Since the app has been asking the simple question, “Trump?”, since his election, 90 percent of users have responded “no” or “hell no,” indicating that the app should not even show the people who support the president. Millennial women, unsurprisingly, are the most likely to prioritize politics in online dating. Seventy-three percent of them (compared to 56 percent of millennial men) have told OkCupid they’re looking to date someone of the same political party, and half of all women on the app say they won’t date someone who doesn’t vote in elections.
In 2017, the app started allowing people to put badges on their profiles that indicated support for Planned Parenthood and the American Civil Liberties Union, prompting The Federalist to publish a widely mocked essay titled, “Your Refusal to Date Conservatives Is One Reason We Have Donald Trump.”

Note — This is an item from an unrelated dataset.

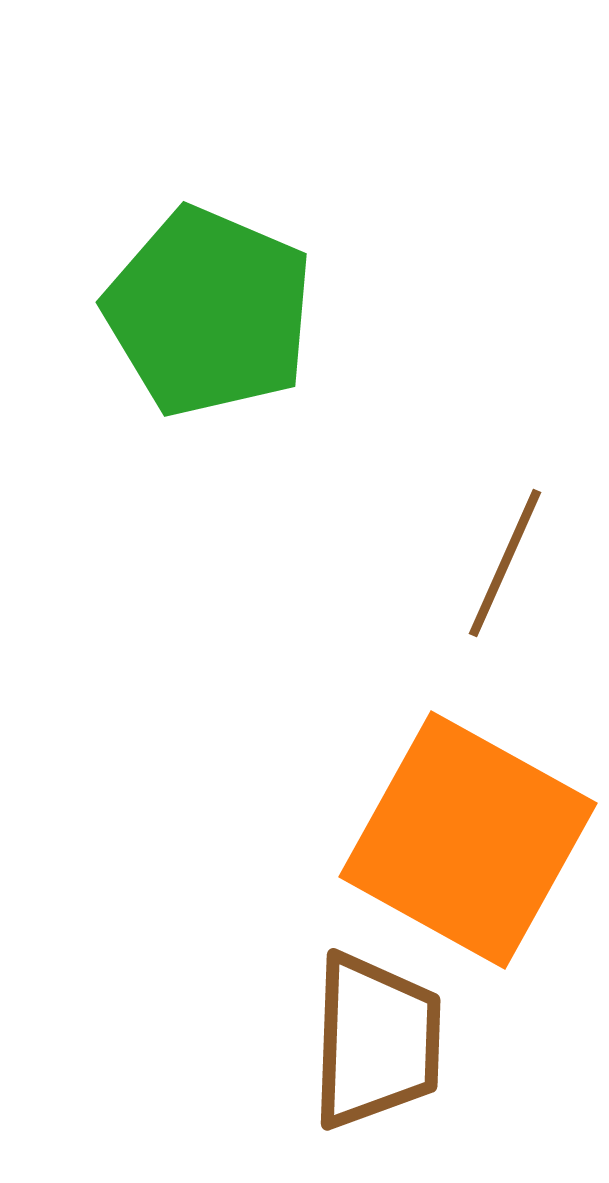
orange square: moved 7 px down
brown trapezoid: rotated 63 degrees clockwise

HuffPost asked people on Twitter whether they considered politics a deal-breaker in online dating and received dozens of responses.

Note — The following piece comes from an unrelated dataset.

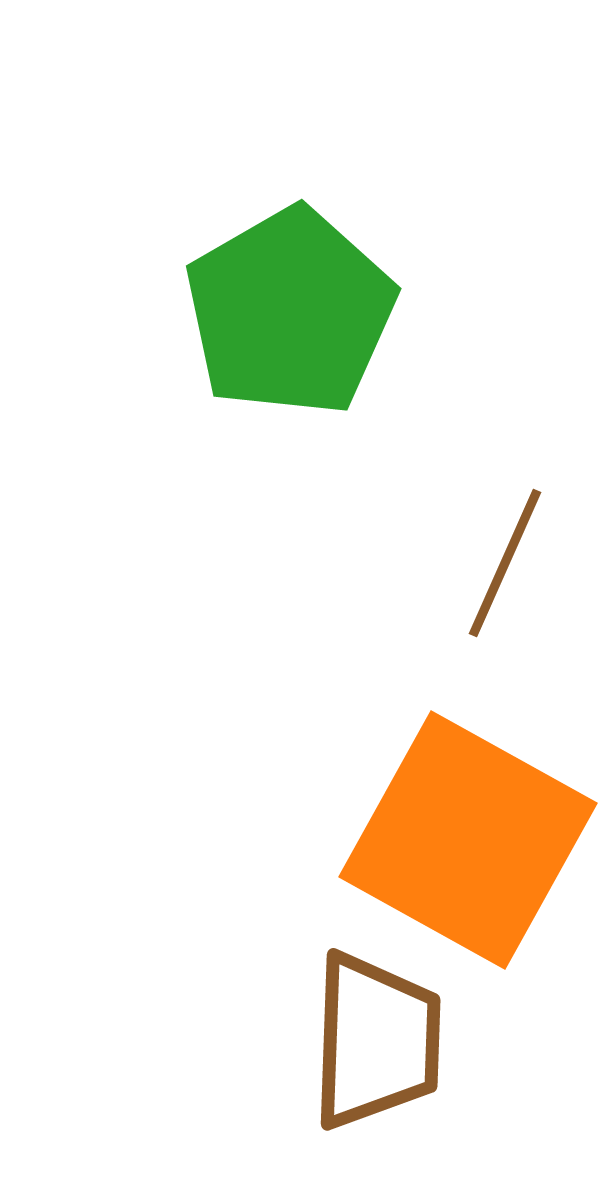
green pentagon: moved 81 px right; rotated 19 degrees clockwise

Several women said they won’t even date a man who indicates on his bio that he’s “moderate; in this increasingly polarized atmosphere, they assume that probably means he’s conservative.
“I never swipe right if they are conservative or ‘moderate,’” Olivia, a 23-year-old in New York, wrote to me. “In NYC saying you’re moderate is just a lie covering up for the fact that you want to get a date but are a conservative, which [in my opinion] is worse than just being a Trump Supporter in the 1st place.”
“But the worst worst worst guys,” she added, “are the ones that say ‘apolitical,’ because they must be living on a different planet.”
“Conservatives are so frustrated by reports of this phenomenon that they’ve launched a few of their own dating apps.”
Jason, a 39-year-old man in a conservative area in Kentucky, said he doesn’t indicate his liberal politics in his dating profile “partly out of fear.” But he filters out conservative women.
“It sucks that so much of the country is resorting to tribalism, but one side believes in equality for all while the other exists only for rich, white, straight, cis men,” he said. “Maybe some people can live with ‘agreeing to disagree’ on things like that, but I just couldn’t live with myself if I did.”
Conservatives are so frustrated by reports of this phenomenon that they’ve launched a few of their own dating apps, including Righter, Patrio and Donald Daters. Righter, founder Christy Edwards Lawton told The Daily Beast that conservatives have been discriminated against in online dating and that she might sue any liberals who try to join her app, just out of bitterness.
Hobley doesn’t see OkCupid’s political screening as discrimination. Younger generations are just becoming more politically engaged and ― in part as a reaction to the current administration ― recognizing shared values as central to a good romantic relationship, she said.
“This is so counter to what previous generations did, or what your own parents told you: ‘Don’t talk politics or religion until you’ve been dating a while,’” she said. “Not only are people not waiting till the third or fourth date ― people are saying, ‘I don’t even want to see you as a potential match if you don’t vote.’”
“Millennials get a bad rap on a lot of things, and some are deserved,” she added. “But we think this is awesome.”